Biotechnology companies
Biotech firms like Regeneron, Vertex, Moderna, and BioNTech often target cutting-edge scientific approaches with high growth potential. Their revenues can surge when a breakthrough therapy succeeds, but they face much greater volatility and dependency on research outcomes.
>>Learn more: Best Biotech Stocks to Buy Today
Which is better?
- If you prefer steady dividends and lower volatility, large U.S. and international pharma names are generally a better fit.
- If you’re seeking high potential returns and can handle larger price swings, biotech and R&D-intensive drug developers may offer superior upside.
- Many investors blend both categories to balance income with innovation-driven growth.
Risks and Safety
How do FDA approvals impact stock prices?
Securing FDA approval for a new drug can be a major catalyst: positive news can dramatically boost stock price. Conversely, delays, negative trial results, or regulatory setbacks can result in sharp declines. That’s why even solid firms factor in “uncertainty rating” — because much hinges on regulatory success.
How do patent expirations affect pharmaceutical stocks?
When a drug’s patent expires, generics may enter, often severely reducing sales for the original drug — which can lead to revenue decline unless the company successfully replaces the lost revenue with new drugs or therapies.
What are the biggest risks when investing in drug companies?
- R&D failure and sunk costs.
- Regulatory hurdles and unpredictable approval processes.
- Competition (generics, biosimilars, newer therapies).
- Litigation, pricing pressure, changes in healthcare policy and regulation.
- Concentration risk if a company relies heavily on a few blockbuster drugs.
Pharmaceutical Stocks Trends
Which pharmaceutical stock benefits the most from aging population trends?
Large-cap companies with broad portfolios — especially those offering treatments for chronic diseases (e.g., cardiovascular, cancer, auto-immune, diabetes) — tend to benefit from demographic trends. Firms like Merck, AbbVie, and others with diversified pipelines may be especially well positioned.
How have pharmaceutical stocks performed in the last 5 years?
Many large-cap pharma stocks have offered attractive dividend yields and moderate growth, often outperforming more cyclical sectors, especially in volatile markets. Their relative resilience and dividends have appealed to investors seeking stability.

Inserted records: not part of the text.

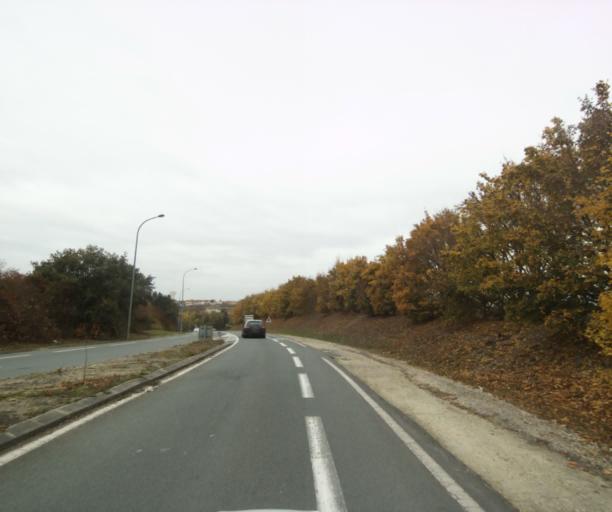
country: FR
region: Poitou-Charentes
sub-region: Departement de la Charente-Maritime
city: Saintes
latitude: 45.7250
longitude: -0.6398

Are pharma stocks recession-proof?
Not entirely — but compared with consumer discretionary or cyclical sectors, pharma tends to be more resilient. Demand for essential medicines tends to remain stable even during economic downturns, giving pharma a defensive characteristic.
How to Invest in Pharmaceutical Stocks
Should beginners invest in pharma ETFs instead of single stocks?

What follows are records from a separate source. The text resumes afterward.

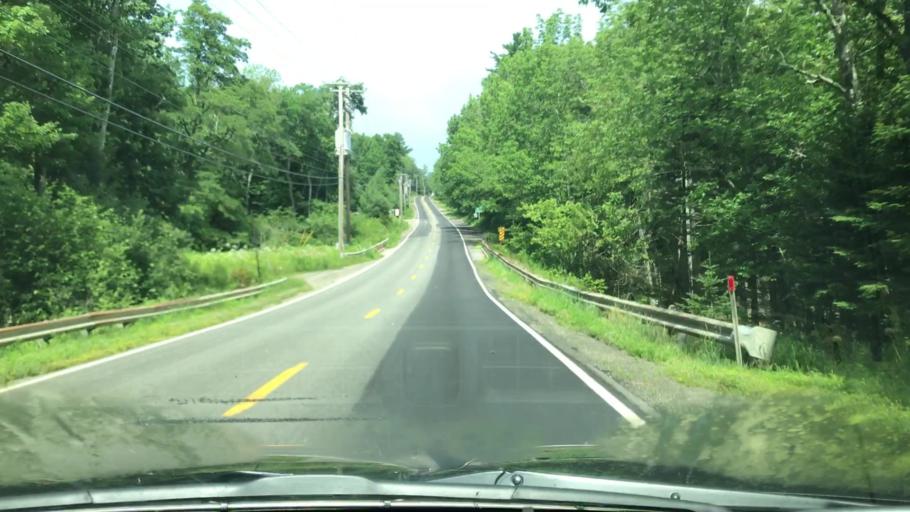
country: US
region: Maine
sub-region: Waldo County
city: Lincolnville
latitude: 44.2500
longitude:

Yes — for many retail investors, pharma-focused ETFs (or broader healthcare ETFs) offer diversified exposure, reducing the risk of overconcentration in a single company. This mitigates risks like regulatory failure or drug-specific setbacks.
Is it better to invest in global or U.S. pharmaceutical companies?
Both have advantages. U.S. firms often lead in innovation, R&D, and large-scale global distribution. International companies may offer exposure to different markets, drug pipelines, and potentially attractive valuations. A mix of both can provide balanced diversification.